EXTRACT TO READ:
▼▼▼
I watched her recently light up when we shared a meal with 2 friends during our medical travel. It was unexpected and just what her old soul in a tiny little body needed to have. She got to sit and talk with a highschooler, who by the way is as sweet as they come. She sat there and answered all the burning questions a brave little 9 yr old could fathom while she sat across from the person she saw as the wealth of information on the world. It was precious. It allowed Ezzy to dwell on other things then the looming day ahead of appointments in a tiny little room.
Traveling for medical appointments is hard. It causing stress on all parties involved, the ones that go and the ones that stay behind. If I am the one chosen to take her, then I try my best to make it fun. To set some extra spending money aside so that a little spoiling can happen. I try to fill the day and hours leading up to her appointment busy and light, because I have learned that those 6 hours of seeing specialists, getting poked, having a massive Q-tip shoved down her throat, her body examined and being asked a list of questions can be too much for her. I watch the anxiety rise, but instead of her acting it out, she stuffs it. She holds it in. Not willing to show her cards. Her big eyes watch the door and she braces when she hears it open, I see her process “oh it’s that person, so this is what is going to happen…”. She doesn’t talk about her feelings. She draws, she lets herself get lost. It’s how she has managed to walk this journey. It’s how she is growing up, seeing the world differently.
▲▲▲
PROBLEM STATEMENT: Please translate this sentence from the passage about medical travel into Spanish: "Traveling for medical appointments is hard." The listing has no connection to the passage about medical travel.

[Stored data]
▼▼▼
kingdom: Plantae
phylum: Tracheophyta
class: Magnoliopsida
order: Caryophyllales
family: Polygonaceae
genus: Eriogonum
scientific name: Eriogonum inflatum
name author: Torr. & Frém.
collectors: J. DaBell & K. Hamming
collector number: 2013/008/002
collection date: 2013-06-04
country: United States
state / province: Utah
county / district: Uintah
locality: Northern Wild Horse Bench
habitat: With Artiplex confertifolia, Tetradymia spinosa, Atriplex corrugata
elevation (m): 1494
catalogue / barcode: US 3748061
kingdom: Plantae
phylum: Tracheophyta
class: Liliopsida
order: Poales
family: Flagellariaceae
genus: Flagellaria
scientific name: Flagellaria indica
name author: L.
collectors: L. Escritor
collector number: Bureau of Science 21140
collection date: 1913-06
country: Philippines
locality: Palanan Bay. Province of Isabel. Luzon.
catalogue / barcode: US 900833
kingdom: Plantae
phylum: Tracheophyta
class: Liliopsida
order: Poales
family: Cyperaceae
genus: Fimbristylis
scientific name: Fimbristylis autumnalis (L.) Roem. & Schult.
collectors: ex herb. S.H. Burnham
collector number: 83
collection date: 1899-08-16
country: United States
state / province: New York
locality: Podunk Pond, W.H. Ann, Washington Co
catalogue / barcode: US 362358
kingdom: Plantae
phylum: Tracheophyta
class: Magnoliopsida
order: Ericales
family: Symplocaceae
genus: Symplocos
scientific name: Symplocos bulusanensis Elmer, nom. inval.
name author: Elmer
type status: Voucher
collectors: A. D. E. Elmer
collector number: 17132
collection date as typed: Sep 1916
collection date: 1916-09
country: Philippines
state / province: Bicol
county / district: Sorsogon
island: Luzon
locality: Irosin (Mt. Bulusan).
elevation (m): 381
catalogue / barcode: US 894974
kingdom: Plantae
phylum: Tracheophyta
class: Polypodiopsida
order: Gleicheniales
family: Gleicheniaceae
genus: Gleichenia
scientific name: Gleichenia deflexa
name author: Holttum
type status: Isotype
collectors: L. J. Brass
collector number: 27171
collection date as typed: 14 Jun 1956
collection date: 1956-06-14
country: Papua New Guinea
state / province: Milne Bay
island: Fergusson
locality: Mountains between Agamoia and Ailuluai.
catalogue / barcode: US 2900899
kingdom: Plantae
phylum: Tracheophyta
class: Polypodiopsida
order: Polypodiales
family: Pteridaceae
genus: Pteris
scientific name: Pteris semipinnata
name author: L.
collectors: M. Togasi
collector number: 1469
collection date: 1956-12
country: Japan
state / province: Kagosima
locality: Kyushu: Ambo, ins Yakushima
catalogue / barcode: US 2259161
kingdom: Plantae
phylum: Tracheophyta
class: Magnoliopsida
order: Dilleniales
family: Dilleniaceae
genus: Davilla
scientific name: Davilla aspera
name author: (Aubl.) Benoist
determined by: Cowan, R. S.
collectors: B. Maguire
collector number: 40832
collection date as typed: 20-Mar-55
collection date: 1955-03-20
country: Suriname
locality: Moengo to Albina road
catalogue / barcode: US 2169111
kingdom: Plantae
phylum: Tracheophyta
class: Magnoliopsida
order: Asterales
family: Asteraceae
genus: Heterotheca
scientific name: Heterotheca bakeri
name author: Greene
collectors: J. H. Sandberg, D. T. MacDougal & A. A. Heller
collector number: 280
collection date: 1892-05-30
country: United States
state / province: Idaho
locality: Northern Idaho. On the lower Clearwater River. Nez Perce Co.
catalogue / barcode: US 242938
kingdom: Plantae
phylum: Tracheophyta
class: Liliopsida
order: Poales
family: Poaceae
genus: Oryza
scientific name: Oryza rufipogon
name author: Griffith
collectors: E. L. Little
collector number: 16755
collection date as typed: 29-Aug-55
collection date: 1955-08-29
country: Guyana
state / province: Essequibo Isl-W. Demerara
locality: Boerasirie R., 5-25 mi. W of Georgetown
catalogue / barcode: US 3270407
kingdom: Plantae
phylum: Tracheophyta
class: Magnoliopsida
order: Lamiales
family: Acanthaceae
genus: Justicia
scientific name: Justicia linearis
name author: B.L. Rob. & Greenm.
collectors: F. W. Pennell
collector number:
▲▲▲
EXERCISE RESULT: Viajar para citas médicas es difícil.